--- The data Enclosed Below ---

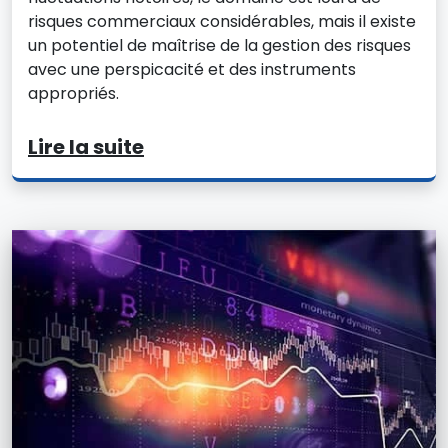
risques commerciaux considérables, mais il existe
un potentiel de maîtrise de la gestion des risques
avec une perspicacité et des instruments
appropriés.
Lire la suite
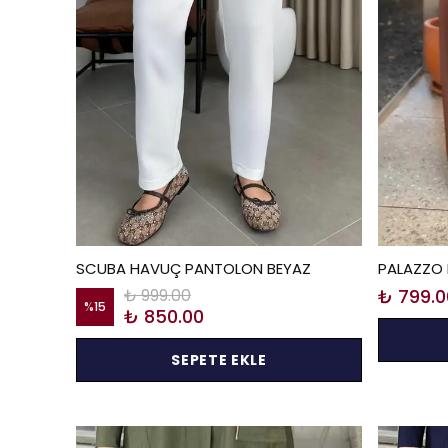
SCUBA HAVUÇ PANTOLON BEYAZ
PALAZZO 
₺ 999.00
₺ 799.0
%
15
₺ 850.00
SEPETE EKLE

--- End of Enclosed The data ---

#### Prompt
Convert the material into a Markdown table with the columns Row and Line, giving each non-blank line its own numbered row. Leave the pictures out.

#### Solution to this task
| Row | Line |
|---|---|
| 1 | risques commerciaux considérables, mais il existe |
| 2 | un potentiel de maîtrise de la gestion des risques |
| 3 | avec une perspicacité et des instruments |
| 4 | appropriés. |
| 5 | Lire la suite |
| 6 | SCUBA HAVUÇ PANTOLON BEYAZ |
| 7 | PALAZZO  |
| 8 | ₺ 999.00 |
| 9 | ₺ 799.0 |
| 10 | % |
| 11 | 15 |
| 12 | ₺ 850.00 |
| 13 | SEPETE EKLE |